**Objective**
Change "solid" to "continuous" wherever it occurs in the items below, and reproduce every line with all other text unchanged.

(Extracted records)
%%

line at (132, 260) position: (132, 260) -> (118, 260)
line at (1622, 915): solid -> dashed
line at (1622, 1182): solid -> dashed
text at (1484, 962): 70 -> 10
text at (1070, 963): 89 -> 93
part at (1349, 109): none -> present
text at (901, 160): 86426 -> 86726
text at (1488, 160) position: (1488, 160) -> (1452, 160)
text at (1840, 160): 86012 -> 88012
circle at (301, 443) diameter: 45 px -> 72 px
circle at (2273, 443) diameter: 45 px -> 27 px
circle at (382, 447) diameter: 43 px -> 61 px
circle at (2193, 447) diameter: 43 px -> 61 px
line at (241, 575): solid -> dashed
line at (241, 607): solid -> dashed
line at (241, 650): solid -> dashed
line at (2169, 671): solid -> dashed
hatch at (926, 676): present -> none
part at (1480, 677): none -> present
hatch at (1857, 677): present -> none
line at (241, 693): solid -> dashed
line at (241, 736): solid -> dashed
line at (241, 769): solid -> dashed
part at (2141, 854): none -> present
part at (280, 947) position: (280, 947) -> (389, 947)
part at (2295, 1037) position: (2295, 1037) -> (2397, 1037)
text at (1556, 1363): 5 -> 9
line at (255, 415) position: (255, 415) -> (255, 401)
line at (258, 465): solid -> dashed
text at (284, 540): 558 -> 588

%%

**Answer below**
line at (132, 260) position: (132, 260) -> (118, 260)
line at (1622, 915): continuous -> dashed
line at (1622, 1182): continuous -> dashed
text at (1484, 962): 70 -> 10
text at (1070, 963): 89 -> 93
part at (1349, 109): none -> present
text at (901, 160): 86426 -> 86726
text at (1488, 160) position: (1488, 160) -> (1452, 160)
text at (1840, 160): 86012 -> 88012
circle at (301, 443) diameter: 45 px -> 72 px
circle at (2273, 443) diameter: 45 px -> 27 px
circle at (382, 447) diameter: 43 px -> 61 px
circle at (2193, 447) diameter: 43 px -> 61 px
line at (241, 575): continuous -> dashed
line at (241, 607): continuous -> dashed
line at (241, 650): continuous -> dashed
line at (2169, 671): continuous -> dashed
hatch at (926, 676): present -> none
part at (1480, 677): none -> present
hatch at (1857, 677): present -> none
line at (241, 693): continuous -> dashed
line at (241, 736): continuous -> dashed
line at (241, 769): continuous -> dashed
part at (2141, 854): none -> present
part at (280, 947) position: (280, 947) -> (389, 947)
part at (2295, 1037) position: (2295, 1037) -> (2397, 1037)
text at (1556, 1363): 5 -> 9
line at (255, 415) position: (255, 415) -> (255, 401)
line at (258, 465): continuous -> dashed
text at (284, 540): 558 -> 588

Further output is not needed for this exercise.